Tendency to evaluate
(Kecenderungan untuk menghakimi). Jika mendapat informasi dari seseorang
mengenai keburukan orang lain, pimpinan cenderung mengambil sikap yang
mengevaluasi tanpa mengumpulkan data yang lengkap sebelum berkomunikasi dengan
orang yang dibicarakan tersebut. Karena terpengaruh oleh pandangan satu orang,
pimpinan langsung membentuk opini tertentu dan mengambil keputusan sepihak
tanpa melibatkan orang-orang yang terkait, dan tanpa mengumpulkan fakta
lapangan yang cukup. Ini bukanlah merupakan komunikasi dua arah, tetapi
komunikasi satu arah, atau bahkan bisa dikatakan bahwa tidak terjadi komunikasi
sama sekali.
Narrow perspectives (Perspektif yang sempit). Karena jarang meninjau pekerjaan
orang lain, atau keluar dari lingkungan pekerjaan sendiri, seseroang seringkali
dibatasi pada cara pandangnya sendiri. Ia tidak mencoba melihat dari sudut
pandang orang lain. Pimpinan yang sering mengambil keputusan besar yang
menyangkut keputusan keuangan dan strategi operasional secara umum, seringkali
tidak mempertimbangkan detail pelaksanaan pekerjaan dan sudut pandang para
pekerjaan. Sebaliknya, para karyawan, seringkali hanya melihat suatu masalah dari
sudut pandangnya sendiri (kepentingan individunya semata, tanpa mencoba
memahami sebuah situasi dari sudut pandang yang berbeda). Sempitnya perspektif
inilah yang sering menyebabkan konflik (tiap orang hanya melihat dari sudut
pandang sendiri, dan tidak mencoba memahami orang lain). Sebagai contoh,
keputusan seorang pemimpin untuk membatasi percakapan telepon selama tiga menit
saja, dianggap sebagai keputusan yang tidak populer, apalagi untuk bagian
marketing yang sering kali menggunakan telepon untuk berhubungan dengan calon
pelanggan atau pelanggan yang ada.
Mismatched expectations. Peter Drucker mengatakan bahwa pikiran manusia seringkali hanya membatasi informasi yang cocok dengan ekspektasinya Jika, ternyata informasi yang disampaikan tidak sesuai dengan apa yang diharapkan, maka orang tersebut cenderung tidak termotivasi untuk mendengarkan informasi yang disampaikan. Misalnya: jika dalam rapat-rapat ternyata seringkali tanggapannya tidak diperhatikan, maka karyawan cenderung enggan menyatakan pendapat, karena ia beranggapan percuma saja menyampaikan pendapat, karena biasanya juga tidak ada follow-up-nya. Demikian pula dengan pimpinan, yang sering mendengarkan pendapat karyawan yang dianggapnya tidak relevan dengan keputusan yang akan diambil. Pimpinan tersebut cenderung tidak mendengarkan pendapat dari orang tersebut di waktu-waktu yang berikutnya.

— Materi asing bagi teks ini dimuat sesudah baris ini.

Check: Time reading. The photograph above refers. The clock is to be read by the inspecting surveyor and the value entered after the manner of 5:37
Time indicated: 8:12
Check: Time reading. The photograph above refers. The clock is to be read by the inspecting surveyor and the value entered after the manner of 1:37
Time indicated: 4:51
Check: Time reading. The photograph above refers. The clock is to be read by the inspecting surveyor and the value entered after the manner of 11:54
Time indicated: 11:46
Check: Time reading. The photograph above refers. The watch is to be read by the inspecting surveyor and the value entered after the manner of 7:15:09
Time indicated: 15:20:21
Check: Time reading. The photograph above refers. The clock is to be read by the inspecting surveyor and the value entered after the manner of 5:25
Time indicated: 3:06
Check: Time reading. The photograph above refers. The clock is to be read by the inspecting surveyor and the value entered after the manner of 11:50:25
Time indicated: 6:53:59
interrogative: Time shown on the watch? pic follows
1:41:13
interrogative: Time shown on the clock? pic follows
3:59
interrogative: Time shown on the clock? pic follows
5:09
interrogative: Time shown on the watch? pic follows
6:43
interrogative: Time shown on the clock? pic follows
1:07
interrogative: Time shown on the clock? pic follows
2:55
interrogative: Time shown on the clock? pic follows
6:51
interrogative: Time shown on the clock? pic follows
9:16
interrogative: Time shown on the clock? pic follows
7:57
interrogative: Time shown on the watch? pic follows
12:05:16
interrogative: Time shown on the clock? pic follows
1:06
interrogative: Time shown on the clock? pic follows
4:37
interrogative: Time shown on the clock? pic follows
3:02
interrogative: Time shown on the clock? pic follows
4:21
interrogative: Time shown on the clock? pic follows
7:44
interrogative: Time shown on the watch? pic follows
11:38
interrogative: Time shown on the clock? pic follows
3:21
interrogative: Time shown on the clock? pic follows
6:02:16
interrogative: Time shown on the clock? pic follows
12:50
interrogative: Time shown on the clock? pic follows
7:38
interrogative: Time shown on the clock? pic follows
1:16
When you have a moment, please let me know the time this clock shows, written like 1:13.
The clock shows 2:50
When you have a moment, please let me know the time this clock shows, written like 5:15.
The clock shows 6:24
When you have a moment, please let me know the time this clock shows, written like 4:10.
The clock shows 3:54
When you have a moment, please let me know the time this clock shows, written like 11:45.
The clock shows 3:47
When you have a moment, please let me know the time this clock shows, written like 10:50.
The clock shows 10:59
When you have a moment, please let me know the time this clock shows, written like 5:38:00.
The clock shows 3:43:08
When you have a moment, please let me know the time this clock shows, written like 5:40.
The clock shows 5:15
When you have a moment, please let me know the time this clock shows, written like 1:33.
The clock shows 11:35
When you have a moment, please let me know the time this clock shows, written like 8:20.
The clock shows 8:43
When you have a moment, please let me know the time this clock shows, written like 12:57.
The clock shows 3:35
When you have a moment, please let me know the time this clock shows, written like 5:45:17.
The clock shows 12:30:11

Insufficient time. Alasan lain adalah keterbatasan waktu untuk menyampaikan informasi secara menyeluruh. Karena kegiatan rutin yang harus diselesaikan dengan segera, seringkali waktu berkomunikasi dilupakan, atau komunikasi dilakukan dengan tergesa. Akibatnya, informasi yang disampaikan kepada orang lain pun tidak lengkap. Dampaknya adalah orang lain hanya menerima sebagian informasi (tidak utuh), sehingga ada kemungkinan informasi tersebut salah dipahami.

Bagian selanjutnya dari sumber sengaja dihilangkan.